Figure 1. Increased plasma ACTH and corticosterone response to restraint stress, but not to ether exposure in GF mice
A, mice were subjected to a 1 h period of restraint stress (GF, n = 6–11 for each time point, total of 52 animals; SPF, n = 6–11 for each time point, total of 50 animals). The baseline data were obtained by cardiac puncture from mice that were killed by cervical dislocation before stress exposure. The baseline ACTH and corticosterone levels in the GF and SPF mice were 49 ± 12 pg ml−1 and 23 ± 4.2 ng ml−1, in the GF mice, 46 ± 13 pg ml−1 and 19 ± 5.6 ng ml−1, respectively. P < 0.05, **P < 0.01, ***P < 0.001 in Dunnett's post hoc test between GF and SPF. B, GF and SPF mice failed to show any difference in HPA response to ether exposure (n = 6 for each time point, total of 30 animals per group).
Figure 2
Figure 2. NR subunit gene expression and protein BDNF concentration
A, a typical RT-PCR product with NR-1 specific primers revealed PCR products with the predicted 333 bp length of NR-1 mRNA. Total RNA was extracted from a single cerebral cortex of GF and SPF mice. NR-1 (B) and NR-2a transcripts (C) were detected by RT-PCR in the cortex, hypothalamus or hippocampus of GF and SPF mice (9 weeks old). Histograms show the relative band intensities on densitometric analysis as ratios of NR subunit and GAPDH mRNA after 30 cycles of amplification (n = 4–7 per group). D, BDNF protein concentration was measured by ELISA (n = 6–10 per group). *P < 0.05, **P < 0.01 by Mann—Whitney U test.
Figure 3
Figure 3. Effects of restraint stress on plasma ACTH and corticosterone levels in gnotobiotic mice
Plasma ACTH and corticosterone levels were measured before or immediately after 1 h restraint in GF (n = 20), SPF (n = 18) and monoassociated mice (n = 18–24 per group) at 9 weeks of age. *P < 0.05, ***P < 0.001 by Dunnett's test.

Recorded information:
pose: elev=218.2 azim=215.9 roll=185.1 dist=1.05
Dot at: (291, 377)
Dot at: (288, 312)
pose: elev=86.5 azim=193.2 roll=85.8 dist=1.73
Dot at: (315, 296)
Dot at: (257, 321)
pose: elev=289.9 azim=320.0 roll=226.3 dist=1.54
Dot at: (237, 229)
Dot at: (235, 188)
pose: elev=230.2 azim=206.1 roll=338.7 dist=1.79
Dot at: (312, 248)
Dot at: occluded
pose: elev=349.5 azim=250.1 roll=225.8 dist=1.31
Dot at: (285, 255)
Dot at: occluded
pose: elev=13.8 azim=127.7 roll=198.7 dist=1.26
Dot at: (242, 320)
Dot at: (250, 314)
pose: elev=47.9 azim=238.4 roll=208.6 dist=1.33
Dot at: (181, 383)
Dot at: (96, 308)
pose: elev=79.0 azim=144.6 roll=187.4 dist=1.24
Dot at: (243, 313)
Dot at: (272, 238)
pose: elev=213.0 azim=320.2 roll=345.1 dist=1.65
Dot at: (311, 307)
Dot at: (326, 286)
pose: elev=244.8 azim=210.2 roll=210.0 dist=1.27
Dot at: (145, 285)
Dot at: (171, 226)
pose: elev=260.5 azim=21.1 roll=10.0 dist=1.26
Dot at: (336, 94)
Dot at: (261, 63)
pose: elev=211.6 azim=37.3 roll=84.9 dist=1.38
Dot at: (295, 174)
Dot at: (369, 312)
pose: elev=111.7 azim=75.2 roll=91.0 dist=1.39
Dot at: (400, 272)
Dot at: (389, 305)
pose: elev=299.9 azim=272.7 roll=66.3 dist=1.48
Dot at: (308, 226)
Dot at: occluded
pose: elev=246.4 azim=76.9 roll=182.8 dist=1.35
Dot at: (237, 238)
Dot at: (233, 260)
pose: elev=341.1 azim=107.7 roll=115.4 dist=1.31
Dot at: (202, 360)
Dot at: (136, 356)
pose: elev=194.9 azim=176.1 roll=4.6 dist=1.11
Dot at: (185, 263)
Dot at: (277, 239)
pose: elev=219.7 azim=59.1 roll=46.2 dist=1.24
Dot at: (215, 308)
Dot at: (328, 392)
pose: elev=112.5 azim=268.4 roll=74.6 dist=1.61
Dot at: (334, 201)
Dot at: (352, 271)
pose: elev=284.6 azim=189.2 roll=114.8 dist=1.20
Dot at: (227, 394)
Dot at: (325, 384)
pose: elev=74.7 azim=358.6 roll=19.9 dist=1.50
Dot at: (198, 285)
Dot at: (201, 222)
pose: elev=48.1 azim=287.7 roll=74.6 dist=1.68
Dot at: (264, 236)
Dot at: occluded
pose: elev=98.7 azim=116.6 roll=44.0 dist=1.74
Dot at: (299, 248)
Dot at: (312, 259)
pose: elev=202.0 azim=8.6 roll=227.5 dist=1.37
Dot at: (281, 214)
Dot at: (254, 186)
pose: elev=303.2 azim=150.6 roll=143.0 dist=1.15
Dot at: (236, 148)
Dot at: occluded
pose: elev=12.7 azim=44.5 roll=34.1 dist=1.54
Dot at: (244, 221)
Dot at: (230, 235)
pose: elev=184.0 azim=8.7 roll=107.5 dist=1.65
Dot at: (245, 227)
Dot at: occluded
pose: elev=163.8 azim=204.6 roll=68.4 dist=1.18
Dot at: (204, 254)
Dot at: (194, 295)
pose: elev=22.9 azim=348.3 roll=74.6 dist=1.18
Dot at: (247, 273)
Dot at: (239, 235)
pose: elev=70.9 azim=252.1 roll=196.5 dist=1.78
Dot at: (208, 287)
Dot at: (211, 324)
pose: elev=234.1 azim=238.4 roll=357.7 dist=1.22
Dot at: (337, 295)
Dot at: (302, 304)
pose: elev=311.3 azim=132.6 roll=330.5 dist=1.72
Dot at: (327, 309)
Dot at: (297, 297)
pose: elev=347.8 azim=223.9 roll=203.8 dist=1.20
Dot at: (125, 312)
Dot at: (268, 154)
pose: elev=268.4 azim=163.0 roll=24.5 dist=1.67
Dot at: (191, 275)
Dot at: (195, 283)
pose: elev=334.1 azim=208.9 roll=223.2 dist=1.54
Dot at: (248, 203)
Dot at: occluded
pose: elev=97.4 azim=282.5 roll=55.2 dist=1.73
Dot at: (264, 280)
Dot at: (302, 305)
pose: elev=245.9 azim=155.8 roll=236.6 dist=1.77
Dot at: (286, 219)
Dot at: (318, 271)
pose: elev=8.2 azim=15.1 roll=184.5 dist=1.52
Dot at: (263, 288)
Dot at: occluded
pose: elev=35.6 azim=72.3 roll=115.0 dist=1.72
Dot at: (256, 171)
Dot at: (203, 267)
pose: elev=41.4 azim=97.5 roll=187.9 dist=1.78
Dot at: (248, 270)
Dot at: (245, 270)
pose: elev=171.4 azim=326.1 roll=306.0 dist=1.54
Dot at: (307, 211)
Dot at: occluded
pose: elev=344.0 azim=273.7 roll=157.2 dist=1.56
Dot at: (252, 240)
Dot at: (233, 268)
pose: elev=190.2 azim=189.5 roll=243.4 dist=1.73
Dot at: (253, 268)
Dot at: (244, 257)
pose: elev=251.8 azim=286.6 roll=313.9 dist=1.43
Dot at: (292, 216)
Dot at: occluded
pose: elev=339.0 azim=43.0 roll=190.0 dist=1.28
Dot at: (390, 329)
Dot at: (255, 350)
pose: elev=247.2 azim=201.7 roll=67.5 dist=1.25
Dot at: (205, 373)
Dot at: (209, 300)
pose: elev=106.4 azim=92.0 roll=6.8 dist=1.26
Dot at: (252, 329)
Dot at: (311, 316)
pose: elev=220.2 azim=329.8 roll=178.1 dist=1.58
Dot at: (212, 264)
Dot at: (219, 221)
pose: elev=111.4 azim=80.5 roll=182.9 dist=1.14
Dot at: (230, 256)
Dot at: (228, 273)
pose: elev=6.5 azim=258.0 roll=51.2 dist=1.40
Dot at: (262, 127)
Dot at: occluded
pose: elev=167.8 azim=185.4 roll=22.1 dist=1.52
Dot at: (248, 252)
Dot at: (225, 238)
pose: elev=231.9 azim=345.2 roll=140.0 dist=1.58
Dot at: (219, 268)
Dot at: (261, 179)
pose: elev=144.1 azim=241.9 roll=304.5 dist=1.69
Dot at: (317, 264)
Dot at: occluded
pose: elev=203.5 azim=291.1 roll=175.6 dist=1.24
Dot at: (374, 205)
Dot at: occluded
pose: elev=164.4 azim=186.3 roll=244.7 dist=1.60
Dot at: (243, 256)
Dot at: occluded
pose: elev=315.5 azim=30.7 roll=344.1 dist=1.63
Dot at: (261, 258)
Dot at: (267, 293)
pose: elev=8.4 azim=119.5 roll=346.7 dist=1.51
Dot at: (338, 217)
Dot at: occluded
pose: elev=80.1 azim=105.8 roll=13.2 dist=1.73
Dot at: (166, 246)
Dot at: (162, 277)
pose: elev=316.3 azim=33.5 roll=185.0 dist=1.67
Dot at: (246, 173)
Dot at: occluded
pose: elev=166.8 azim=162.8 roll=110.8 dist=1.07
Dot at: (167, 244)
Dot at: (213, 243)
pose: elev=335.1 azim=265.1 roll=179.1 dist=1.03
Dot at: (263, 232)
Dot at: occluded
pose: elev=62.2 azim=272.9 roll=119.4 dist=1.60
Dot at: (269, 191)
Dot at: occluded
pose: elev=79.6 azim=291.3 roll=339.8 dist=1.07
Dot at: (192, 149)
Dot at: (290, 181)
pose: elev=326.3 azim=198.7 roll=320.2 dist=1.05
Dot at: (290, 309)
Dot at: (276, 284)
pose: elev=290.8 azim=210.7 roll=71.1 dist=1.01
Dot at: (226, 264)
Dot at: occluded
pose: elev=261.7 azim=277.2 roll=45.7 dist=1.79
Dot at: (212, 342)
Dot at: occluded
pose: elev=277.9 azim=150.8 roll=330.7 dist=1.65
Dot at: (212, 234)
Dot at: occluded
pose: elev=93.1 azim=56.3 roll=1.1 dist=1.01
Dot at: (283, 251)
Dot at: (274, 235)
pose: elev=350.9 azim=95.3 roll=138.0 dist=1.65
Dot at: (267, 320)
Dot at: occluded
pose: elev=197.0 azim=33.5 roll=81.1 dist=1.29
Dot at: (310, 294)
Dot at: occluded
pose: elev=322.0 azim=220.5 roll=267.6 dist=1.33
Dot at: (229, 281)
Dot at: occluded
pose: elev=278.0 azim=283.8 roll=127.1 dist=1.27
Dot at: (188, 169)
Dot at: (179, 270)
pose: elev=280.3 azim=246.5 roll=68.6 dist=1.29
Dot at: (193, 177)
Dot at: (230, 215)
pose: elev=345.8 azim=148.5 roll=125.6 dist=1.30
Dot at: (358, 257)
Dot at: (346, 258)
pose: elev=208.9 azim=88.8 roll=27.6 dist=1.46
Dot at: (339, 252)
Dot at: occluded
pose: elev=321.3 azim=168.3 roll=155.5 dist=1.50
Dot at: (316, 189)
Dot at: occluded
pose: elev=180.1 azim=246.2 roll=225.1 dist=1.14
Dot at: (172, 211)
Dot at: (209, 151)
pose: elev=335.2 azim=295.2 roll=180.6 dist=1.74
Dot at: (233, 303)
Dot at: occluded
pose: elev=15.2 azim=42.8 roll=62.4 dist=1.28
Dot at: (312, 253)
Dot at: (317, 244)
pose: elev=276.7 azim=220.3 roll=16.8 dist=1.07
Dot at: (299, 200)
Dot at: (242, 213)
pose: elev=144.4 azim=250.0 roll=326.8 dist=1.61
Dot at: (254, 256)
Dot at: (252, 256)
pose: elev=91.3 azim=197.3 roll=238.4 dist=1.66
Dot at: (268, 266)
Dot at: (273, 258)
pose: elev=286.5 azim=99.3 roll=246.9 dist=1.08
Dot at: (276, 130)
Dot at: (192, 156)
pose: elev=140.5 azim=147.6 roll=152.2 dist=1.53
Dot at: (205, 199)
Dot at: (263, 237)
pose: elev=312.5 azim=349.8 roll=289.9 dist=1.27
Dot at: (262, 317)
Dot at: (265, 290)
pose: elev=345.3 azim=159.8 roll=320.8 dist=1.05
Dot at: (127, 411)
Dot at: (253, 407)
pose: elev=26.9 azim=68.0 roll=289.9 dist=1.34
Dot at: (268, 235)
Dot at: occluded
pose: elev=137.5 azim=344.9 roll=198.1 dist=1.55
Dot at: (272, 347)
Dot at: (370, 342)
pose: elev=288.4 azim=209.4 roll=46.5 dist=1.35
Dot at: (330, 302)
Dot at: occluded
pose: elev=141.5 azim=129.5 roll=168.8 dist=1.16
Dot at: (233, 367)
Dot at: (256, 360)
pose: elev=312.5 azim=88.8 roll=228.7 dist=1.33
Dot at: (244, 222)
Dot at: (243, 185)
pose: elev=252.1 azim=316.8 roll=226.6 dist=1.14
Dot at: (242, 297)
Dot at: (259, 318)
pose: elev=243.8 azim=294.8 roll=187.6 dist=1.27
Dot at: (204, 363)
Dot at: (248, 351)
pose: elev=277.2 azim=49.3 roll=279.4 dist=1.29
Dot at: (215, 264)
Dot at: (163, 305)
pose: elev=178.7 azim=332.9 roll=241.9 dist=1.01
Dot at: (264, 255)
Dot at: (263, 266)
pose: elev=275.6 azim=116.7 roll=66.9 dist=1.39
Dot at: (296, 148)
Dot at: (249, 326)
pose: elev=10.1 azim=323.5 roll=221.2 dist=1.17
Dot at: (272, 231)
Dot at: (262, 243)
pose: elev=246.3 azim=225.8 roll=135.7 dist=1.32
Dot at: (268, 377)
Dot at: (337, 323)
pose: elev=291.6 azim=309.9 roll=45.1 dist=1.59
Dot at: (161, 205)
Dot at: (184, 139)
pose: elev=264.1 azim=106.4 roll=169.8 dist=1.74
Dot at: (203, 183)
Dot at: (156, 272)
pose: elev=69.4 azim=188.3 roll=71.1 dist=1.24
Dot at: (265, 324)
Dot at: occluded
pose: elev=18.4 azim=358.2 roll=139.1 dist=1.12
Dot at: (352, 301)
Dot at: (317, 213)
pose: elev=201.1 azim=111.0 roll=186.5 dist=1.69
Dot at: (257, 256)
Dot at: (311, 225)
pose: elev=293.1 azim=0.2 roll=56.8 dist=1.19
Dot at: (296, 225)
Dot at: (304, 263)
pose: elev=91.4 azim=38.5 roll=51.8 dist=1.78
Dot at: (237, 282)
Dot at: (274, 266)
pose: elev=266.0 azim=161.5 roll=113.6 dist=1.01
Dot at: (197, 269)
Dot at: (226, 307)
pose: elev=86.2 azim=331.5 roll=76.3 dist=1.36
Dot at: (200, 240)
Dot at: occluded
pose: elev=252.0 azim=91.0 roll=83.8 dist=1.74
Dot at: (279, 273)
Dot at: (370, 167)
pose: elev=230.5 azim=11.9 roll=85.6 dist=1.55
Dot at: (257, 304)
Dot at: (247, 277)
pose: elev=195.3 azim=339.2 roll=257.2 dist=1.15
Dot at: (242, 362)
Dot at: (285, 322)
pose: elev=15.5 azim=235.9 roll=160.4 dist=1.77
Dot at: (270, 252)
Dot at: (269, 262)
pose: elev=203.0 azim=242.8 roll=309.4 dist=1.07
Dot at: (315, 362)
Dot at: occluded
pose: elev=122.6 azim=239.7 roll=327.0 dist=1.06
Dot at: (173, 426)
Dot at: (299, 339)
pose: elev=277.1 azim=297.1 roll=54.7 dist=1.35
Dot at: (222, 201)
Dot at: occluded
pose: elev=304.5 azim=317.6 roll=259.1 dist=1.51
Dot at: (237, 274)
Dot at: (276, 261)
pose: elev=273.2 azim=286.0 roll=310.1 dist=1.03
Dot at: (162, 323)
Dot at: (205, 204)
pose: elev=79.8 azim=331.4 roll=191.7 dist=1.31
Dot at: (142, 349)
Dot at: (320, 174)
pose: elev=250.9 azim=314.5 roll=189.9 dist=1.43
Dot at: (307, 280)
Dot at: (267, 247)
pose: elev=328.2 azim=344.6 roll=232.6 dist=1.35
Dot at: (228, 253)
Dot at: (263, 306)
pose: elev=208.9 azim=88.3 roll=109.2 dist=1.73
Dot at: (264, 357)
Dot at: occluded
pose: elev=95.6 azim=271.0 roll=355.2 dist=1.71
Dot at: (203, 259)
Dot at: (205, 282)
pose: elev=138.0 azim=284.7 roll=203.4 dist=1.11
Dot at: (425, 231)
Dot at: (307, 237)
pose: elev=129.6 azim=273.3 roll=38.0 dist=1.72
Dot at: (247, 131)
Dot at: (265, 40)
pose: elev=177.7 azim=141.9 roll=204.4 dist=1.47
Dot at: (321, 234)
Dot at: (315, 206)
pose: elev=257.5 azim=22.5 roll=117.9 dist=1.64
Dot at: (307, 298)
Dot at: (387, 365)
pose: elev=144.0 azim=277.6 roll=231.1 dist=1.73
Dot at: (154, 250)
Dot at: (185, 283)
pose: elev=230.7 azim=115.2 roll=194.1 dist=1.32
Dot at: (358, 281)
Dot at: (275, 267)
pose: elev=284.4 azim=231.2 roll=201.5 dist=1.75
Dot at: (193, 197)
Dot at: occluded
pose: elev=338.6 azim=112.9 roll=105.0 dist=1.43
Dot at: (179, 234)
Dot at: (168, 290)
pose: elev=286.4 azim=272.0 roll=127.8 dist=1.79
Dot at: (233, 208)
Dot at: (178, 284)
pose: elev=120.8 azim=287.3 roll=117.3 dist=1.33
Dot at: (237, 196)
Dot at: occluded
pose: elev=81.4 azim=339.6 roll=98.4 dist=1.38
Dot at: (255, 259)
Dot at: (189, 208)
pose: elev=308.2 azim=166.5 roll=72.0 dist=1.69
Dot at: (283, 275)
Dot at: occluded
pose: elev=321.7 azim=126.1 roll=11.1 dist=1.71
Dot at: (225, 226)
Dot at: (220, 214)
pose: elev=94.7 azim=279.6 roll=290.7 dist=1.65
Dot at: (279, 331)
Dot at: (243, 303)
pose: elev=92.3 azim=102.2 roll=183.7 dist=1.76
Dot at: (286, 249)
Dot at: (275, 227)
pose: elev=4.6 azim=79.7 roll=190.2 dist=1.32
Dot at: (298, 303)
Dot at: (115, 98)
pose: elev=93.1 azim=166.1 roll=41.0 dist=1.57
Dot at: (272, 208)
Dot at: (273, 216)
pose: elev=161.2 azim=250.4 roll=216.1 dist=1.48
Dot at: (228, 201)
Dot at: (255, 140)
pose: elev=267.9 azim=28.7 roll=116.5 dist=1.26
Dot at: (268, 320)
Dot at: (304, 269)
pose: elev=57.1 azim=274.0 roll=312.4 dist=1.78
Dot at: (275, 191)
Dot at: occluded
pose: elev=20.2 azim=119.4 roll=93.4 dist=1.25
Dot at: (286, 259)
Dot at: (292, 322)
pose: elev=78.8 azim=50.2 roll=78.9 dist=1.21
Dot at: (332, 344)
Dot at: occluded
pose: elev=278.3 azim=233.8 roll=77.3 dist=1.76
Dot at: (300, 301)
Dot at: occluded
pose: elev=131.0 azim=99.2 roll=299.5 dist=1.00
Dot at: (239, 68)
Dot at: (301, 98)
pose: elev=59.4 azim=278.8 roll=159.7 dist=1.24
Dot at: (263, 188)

What you will do:
(1) Rewrite the figure legends from the words containing "Figure 1. Increased" through "animals per group).", changing "restraint stress" to "immobilization stress".
(2) Write a continuation of the figure legends that begins after their final sentence.

Answers for the tasks:
(1)
Figure 1. Increased plasma ACTH and corticosterone response to immobilization stress, but not to ether exposure in GF mice
A, mice were subjected to a 1 h period of immobilization stress (GF, n = 6–11 for each time point, total of 52 animals; SPF, n = 6–11 for each time point, total of 50 animals). The baseline data were obtained by cardiac puncture from mice that were killed by cervical dislocation before stress exposure. The baseline ACTH and corticosterone levels in the GF and SPF mice were 49 ± 12 pg ml−1 and 23 ± 4.2 ng ml−1, in the GF mice, 46 ± 13 pg ml−1 and 19 ± 5.6 ng ml−1, respectively. P < 0.05, **P < 0.01, ***P < 0.001 in Dunnett's post hoc test between GF and SPF. B, GF and SPF mice failed to show any difference in HPA response to ether exposure (n = 6 for each time point, total of 30 animals per group).

(2)
Figure 4
Figure 4. Kinetics of cytokine concentration in the plasma and c-Fos gene expression in the paraventricular nucleus upon exposure to Bifidobacterium infantis, EPEC or ΔTir
GF mice at 5 weeks of age received a gavage of either 0.5 ml skimmed milk containing one of the bacterial strains (1 × 109 CFU; Bifidobacterium infantis, EPEC or ΔTir) or skimmed milk alone (control), after which plasma and brain samples were collected before (basal) and 6, 12 or 24 h after inoculation with each bacterium. A, the plasma IL-1β level of the mice exposed to EPEC was measured by ELISA (n = 6–8 for each time point). No significant IL-1β elevation in the plasma was found after inoculation with Bifidobacterium infantis, ΔTir or skimmed milk alone (control). B, plasma IL-6 levels were analysed by the B9 cell bioassay as described in the Methods (n = 6–8 for each time point). C, a typical RT-PCR product with c-Fos specific primers revealed PCR products with the predicted 247 bp length of c-Fos mRNA. D, histogram shows the relative band intensities on densitometric analysis as ratios of c-Fos and GAPDH mRNA after 30 cycles of amplification (n = 4 for each time point). *P < 0.05, **P < 0.01 and ***P < 0.001 were considered to be significantly different from the corresponding basal values.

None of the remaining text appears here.